Puedo llegar a imaginar esa carretera apartada y la densa negrura que es propia de los pueblos pequeños cuando llega el crepúsculo. Puedo ver la calma quieta, expectante de estrellas frías y de murmullos de ramas y hojas —¿secas, tiernas? ¿Simples ramas descarnadas como huesos de muerto viejo, resecos, crujientes?—. Puedo recrear en mi mente, quizás también en una hoja de papel, esos dientes de piedra tendidos en la calzada a la espera de cerrarse en un mordisco letal.

Podría desenterrar el latigazo del disparo —postas de cazador, dijeron, como quien abate al animal engañado, quizás azuzado hasta el punto exacto donde se tiende la trampa—, pero un helor insospechado me aferra el espinazo.
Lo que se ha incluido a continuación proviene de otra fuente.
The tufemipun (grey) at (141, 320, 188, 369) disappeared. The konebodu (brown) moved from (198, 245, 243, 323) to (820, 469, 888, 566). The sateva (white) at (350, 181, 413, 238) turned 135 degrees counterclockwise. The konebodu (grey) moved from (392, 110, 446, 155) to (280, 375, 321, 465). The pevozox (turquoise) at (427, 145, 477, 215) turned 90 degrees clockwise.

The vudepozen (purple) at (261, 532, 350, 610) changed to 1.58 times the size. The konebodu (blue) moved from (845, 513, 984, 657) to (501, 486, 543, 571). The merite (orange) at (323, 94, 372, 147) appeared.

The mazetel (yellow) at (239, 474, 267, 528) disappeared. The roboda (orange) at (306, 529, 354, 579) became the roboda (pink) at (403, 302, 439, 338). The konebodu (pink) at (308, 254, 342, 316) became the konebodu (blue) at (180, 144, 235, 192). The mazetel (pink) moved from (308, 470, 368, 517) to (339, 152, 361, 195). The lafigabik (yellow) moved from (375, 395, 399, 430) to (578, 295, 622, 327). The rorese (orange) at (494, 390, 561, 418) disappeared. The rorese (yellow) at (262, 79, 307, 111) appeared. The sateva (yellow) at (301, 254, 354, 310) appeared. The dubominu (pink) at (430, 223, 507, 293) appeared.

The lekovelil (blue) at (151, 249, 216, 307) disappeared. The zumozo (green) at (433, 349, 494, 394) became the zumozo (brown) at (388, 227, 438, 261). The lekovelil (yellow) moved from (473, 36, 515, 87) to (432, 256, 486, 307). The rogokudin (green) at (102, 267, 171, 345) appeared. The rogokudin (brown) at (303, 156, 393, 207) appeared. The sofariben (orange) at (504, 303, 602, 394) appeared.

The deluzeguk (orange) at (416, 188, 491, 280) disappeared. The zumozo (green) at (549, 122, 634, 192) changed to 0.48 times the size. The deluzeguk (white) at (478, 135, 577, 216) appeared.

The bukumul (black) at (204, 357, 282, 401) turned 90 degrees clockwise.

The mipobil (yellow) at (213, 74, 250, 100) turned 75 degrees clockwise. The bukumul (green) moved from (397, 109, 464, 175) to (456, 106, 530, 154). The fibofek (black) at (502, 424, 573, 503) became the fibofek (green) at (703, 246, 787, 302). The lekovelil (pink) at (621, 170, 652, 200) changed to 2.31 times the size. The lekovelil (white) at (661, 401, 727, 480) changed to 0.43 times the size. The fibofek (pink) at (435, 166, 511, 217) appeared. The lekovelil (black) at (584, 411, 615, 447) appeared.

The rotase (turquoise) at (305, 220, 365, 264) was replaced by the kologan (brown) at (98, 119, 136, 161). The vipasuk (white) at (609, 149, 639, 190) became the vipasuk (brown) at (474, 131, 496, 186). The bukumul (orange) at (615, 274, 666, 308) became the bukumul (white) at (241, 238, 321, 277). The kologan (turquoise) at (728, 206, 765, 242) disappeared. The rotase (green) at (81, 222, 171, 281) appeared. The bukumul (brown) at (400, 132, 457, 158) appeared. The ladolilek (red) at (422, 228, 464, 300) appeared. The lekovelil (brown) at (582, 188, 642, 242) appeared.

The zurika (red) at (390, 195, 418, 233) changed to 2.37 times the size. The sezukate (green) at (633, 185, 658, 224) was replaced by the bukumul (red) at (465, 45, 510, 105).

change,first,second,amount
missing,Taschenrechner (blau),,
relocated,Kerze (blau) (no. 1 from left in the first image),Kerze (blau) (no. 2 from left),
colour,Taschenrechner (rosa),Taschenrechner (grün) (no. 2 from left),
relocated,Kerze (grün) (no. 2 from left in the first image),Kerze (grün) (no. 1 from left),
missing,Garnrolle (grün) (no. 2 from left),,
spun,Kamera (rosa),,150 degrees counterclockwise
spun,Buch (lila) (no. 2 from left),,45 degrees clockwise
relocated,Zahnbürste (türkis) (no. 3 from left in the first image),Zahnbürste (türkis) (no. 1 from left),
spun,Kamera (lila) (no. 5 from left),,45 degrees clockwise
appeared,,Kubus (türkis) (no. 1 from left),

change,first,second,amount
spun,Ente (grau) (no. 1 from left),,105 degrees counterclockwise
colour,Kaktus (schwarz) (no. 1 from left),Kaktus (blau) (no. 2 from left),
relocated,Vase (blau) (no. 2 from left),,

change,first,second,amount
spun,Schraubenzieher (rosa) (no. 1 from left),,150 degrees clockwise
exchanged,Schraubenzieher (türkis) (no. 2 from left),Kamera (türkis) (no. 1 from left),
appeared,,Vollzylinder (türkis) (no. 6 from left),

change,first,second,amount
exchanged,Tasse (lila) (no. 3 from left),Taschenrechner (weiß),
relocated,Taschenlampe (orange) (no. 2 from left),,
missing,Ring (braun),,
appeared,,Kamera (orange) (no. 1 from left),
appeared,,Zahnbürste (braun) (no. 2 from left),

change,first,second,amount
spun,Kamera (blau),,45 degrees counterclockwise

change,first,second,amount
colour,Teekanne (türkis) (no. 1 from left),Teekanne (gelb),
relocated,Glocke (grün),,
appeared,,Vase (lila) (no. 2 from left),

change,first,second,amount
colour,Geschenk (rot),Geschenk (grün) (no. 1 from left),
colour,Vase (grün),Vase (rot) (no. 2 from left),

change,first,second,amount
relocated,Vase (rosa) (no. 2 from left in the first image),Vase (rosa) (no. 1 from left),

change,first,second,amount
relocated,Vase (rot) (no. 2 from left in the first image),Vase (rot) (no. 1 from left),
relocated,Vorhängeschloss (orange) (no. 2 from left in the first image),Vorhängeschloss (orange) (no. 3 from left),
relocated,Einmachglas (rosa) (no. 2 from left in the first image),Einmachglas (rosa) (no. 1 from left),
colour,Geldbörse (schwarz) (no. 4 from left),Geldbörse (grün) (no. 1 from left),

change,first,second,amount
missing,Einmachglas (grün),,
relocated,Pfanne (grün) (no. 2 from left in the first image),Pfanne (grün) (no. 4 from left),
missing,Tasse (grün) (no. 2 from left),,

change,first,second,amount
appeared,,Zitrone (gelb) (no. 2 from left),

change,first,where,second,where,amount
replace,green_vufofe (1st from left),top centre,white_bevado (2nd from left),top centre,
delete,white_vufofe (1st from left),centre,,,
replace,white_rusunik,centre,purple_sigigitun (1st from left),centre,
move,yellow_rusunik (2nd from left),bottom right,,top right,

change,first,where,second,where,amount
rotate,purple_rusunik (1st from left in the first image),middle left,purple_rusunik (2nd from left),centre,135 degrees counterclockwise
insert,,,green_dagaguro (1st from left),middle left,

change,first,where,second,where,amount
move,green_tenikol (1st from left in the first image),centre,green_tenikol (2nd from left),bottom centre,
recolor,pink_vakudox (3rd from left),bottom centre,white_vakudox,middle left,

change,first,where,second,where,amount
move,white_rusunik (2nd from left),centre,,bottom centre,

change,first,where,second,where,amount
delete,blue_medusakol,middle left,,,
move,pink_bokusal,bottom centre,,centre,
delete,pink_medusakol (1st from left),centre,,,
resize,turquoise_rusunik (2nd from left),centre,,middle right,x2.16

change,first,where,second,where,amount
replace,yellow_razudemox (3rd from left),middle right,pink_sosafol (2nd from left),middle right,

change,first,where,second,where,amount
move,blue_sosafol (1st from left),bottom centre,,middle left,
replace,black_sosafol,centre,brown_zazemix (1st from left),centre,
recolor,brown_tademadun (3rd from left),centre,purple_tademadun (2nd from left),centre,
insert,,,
Un helor que nada tiene que ver con el miedo, o quizás sí, pero mucho con el vértigo de esa quietud algo melancólica que sí vi en Fago.

El mismo vértigo que me impide terminar de perfilar a los personajes de este drama, al menos del modo en que solemos hacerlo los escritores, es decir, jugando a dioses ciegos, caprichosos u omnisapientes. Es un vértigo helado el que detiene mi mano y hace dudar a los dedos sobre el teclado, como si el tacto del ordenador pudiera transmitirme algo más, algo peor, como la sorpresa viscosa de una culebra.

Es por ello que la historia, al menos como yo la cuento, no irá mucho más lejos. Quedará como un boceto, como un esbozo de trazo grueso y oscuro sobre la noche de Fago, sobre la quietud de su rincón bajo las montañas. Sombras planeando en el linde de la carretera, agazapadas, más sombras tras ellas, y sobre ellas, unas vigilando, otras dejando sus propias huellas, otras solo sollozos en la oscuridad.

La quietud de Fago no es para mí una quietud bañada en sangre. De ahí que haga nacer en mis entrañas un helor desconocido.

Es el helor, lo sé con una certeza aterradora, de lo mundano. De un mano descarnada que llama a una puerta no muy lejana, lo suficientemente cerca como para no desear tejer una ficción que le sirva de mortaja.